The choice of a suitable terrain for bottom hunt spearfishing technique. The most appropriate are steep shores, straits or channels, and exposed shallow banks and reefs. In these areas, the marine life gets very intensive while the terrain offers the hunter great places for cover while praying for the fish. Predator fish are habituated around or in the vicinity of such terrains and pelagic fish frequently visit them on their way. The key to success for every hunter therefore lies in the familiarity with these locations and understanding of the basic factors that influence marine life (winds and currents). All these factors dictate the behavior of the predator fish. Underwater hunters with experience should have no trouble with the right choice of hunting location when employing the bottom hunt spearfishing technique.

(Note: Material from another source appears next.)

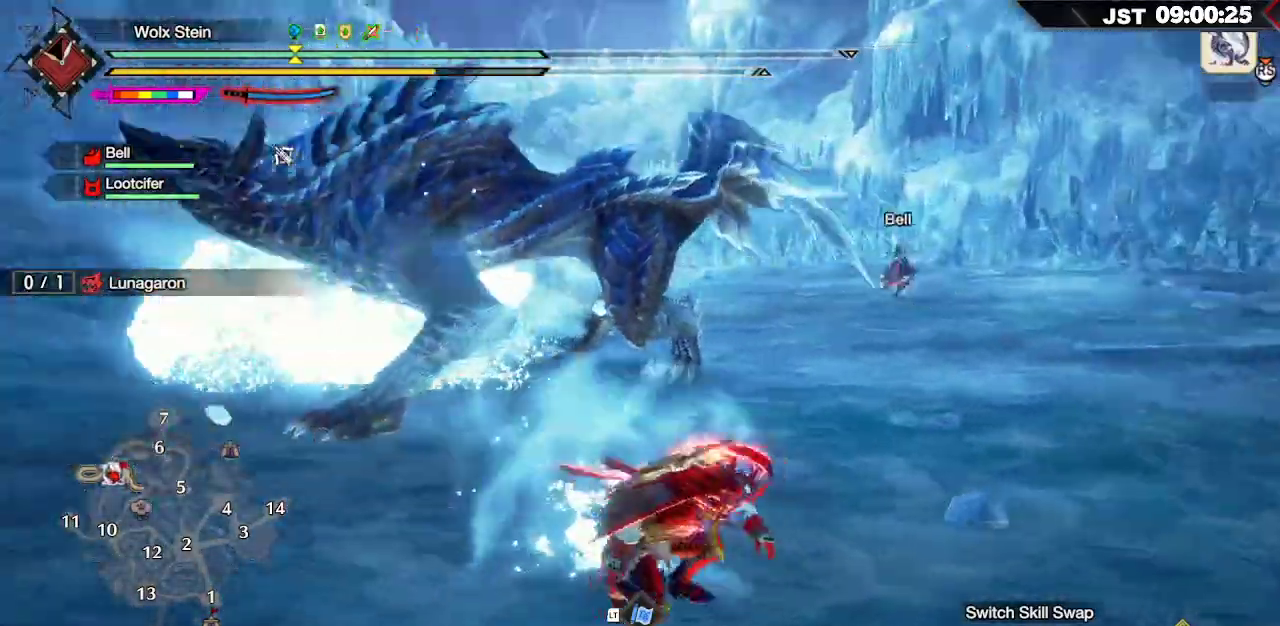
{"dt_ms": 500, "buttons": ["R2"], "left_stick": "up", "right_stick": "center", "events": [[100, "left_stick", "up"], [150, "right_stick", "center"], [283, "R2", "down"], [383, "R2", "up"], [467, "R2", "down"]]}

Stealthy Spearfishing Approach

When conducting this diving technique, we can count on the curiosity of the predator fish. Pelagic species are usually less timid. Therefore the first part of the diving technique is no different than the usual apnea dive. In the second part, the diver should not perform any fast or unnecessary movements while drifting into the depth. The last part of the dive should be carried out with practically no excess movement due to the negative buoyancy of the hunter. The speed of sliding is controlled by halting with the fins until the desired depth is reached. The hunter should pick the most appropriate position on the seabed a few meters beforehand and it should provide him some cover as well. When the desired depth is reached, he should keep perfectly still. Bottom hunt spearfishing technique will entice curiosity with predator fish which will lure them closer to the hunter.

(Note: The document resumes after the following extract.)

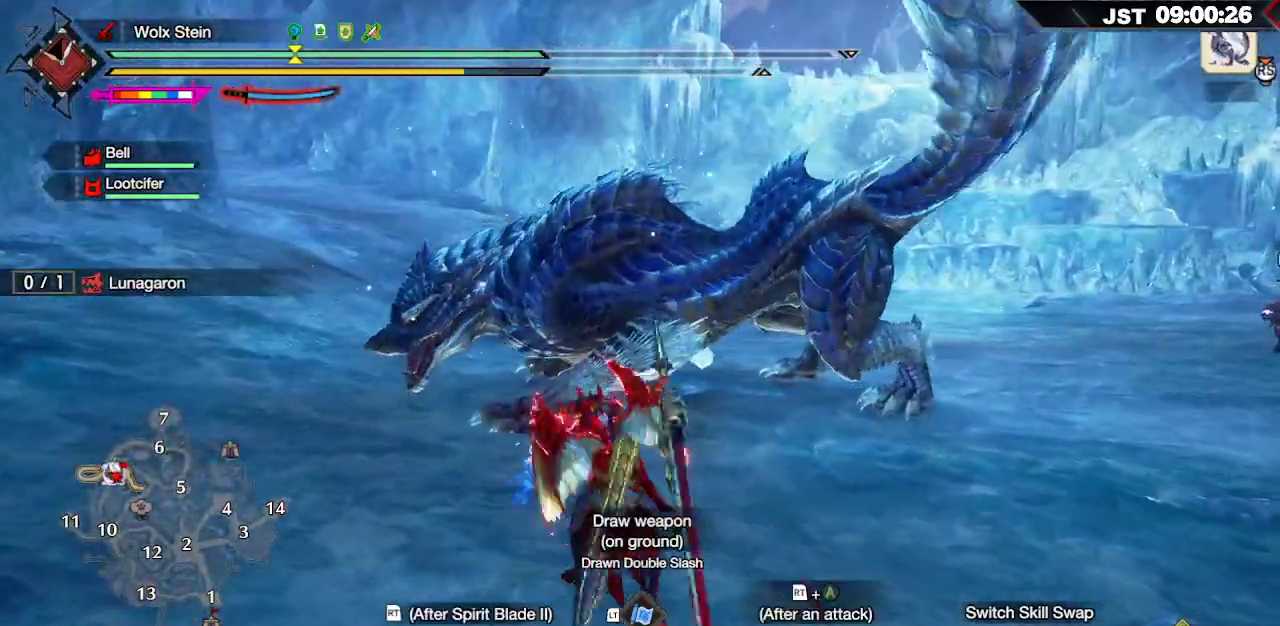
{"dt_ms": 500, "buttons": ["L2"], "left_stick": "up", "right_stick": "center", "events": [[83, "R2", "up"], [467, "L2", "down"]]}
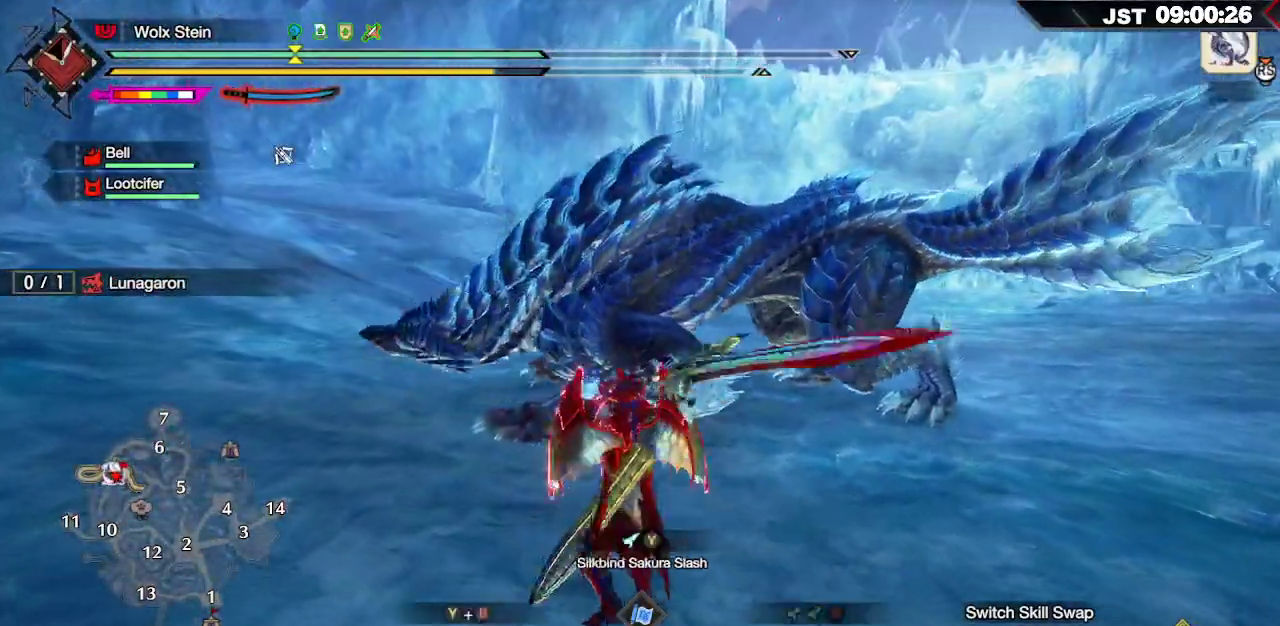
{"dt_ms": 500, "buttons": ["Y", "L2"], "left_stick": "up", "right_stick": "center", "events": [[33, "Y", "down"], [133, "Y", "up"], [217, "Y", "down"], [333, "Y", "up"], [400, "Y", "down"]]}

The general rule for the position of the hunter is the following:

When hunting pelagic fish, the hunter positions himself on more exposed spots on the seabed (bigger rocks, ridge edges…)The hunter may notice the hesitation of the fish. On such occasions, he should give the impression that he fears the fish, e.g. slowly and calmly retreating to his cover. Such behavior will only encourage the fish. Some other species of predator fish are, on the contrary, disturbed by the exposed position of the hunter and will therefore keep away. In such cases, the hunter is to choose more camouflaged spots, such as crevices, voids,s, or positions 2 or 3 m away from the edge of the ridge. Exploiting the direction of the sunlight and the choice of positions for the bottom hunt spearfishing technique is therefore focused on the shaded areas. This is of key importance. It is a well-known fact that predator fish have a very sharp vision and are therefore more sensitive to daylight. The hunter should choose his position in the shaded areas of the seabed, with sunrays coming from behind.

With exposed seabed areas, tide, or intensive sea currents, underwater hunting with the bottom hunt spearfishing technique will at least be interesting, if not very fruitful. Experiences of underwater hunters have shown that the average waiting (bottom) time to notice the fish is 30 seconds. If the fish is not seen within this time, then waiting is no longer sensible.